• [Task to carry out]: Reproduce the text of every row below line for line, keeping the original characters, spacing, and line breaks unchanged.

------------------------------------

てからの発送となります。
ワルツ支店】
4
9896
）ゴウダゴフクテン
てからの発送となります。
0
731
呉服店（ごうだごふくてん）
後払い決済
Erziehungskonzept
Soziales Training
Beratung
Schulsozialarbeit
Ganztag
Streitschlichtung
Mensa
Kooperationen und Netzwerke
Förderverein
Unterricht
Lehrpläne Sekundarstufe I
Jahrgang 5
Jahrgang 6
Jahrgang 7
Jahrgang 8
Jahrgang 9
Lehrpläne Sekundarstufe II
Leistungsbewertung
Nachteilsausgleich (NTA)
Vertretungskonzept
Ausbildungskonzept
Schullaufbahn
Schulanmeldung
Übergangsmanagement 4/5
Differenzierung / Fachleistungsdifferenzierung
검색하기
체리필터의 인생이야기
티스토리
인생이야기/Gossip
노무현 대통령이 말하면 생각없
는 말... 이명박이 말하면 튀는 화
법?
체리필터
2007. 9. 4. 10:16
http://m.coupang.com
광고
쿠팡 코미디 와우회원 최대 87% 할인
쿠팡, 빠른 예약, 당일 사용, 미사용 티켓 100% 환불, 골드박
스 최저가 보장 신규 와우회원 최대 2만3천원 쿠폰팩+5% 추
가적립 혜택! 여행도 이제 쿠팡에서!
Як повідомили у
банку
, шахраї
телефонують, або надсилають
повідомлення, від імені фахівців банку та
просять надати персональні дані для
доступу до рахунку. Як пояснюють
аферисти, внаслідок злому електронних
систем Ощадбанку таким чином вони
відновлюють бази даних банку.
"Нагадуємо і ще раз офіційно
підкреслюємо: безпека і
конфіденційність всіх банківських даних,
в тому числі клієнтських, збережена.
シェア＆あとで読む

------------------------------------

• [Answer space]:
てからの発送となります。
ワルツ支店】
4
9896
）ゴウダゴフクテン
てからの発送となります。
0
731
呉服店（ごうだごふくてん）
後払い決済
Erziehungskonzept
Soziales Training
Beratung
Schulsozialarbeit
Ganztag
Streitschlichtung
Mensa
Kooperationen und Netzwerke
Förderverein
Unterricht
Lehrpläne Sekundarstufe I
Jahrgang 5
Jahrgang 6
Jahrgang 7
Jahrgang 8
Jahrgang 9
Lehrpläne Sekundarstufe II
Leistungsbewertung
Nachteilsausgleich (NTA)
Vertretungskonzept
Ausbildungskonzept
Schullaufbahn
Schulanmeldung
Übergangsmanagement 4/5
Differenzierung / Fachleistungsdifferenzierung
검색하기
체리필터의 인생이야기
티스토리
인생이야기/Gossip
노무현 대통령이 말하면 생각없
는 말... 이명박이 말하면 튀는 화
법?
체리필터
2007. 9. 4. 10:16
http://m.coupang.com
광고
쿠팡 코미디 와우회원 최대 87% 할인
쿠팡, 빠른 예약, 당일 사용, 미사용 티켓 100% 환불, 골드박
스 최저가 보장 신규 와우회원 최대 2만3천원 쿠폰팩+5% 추
가적립 혜택! 여행도 이제 쿠팡에서!
Як повідомили у
банку
, шахраї
телефонують, або надсилають
повідомлення, від імені фахівців банку та
просять надати персональні дані для
доступу до рахунку. Як пояснюють
аферисти, внаслідок злому електронних
систем Ощадбанку таким чином вони
відновлюють бази даних банку.
"Нагадуємо і ще раз офіційно
підкреслюємо: безпека і
конфіденційність всіх банківських даних,
в тому числі клієнтських, збережена.
シェア＆あとで読む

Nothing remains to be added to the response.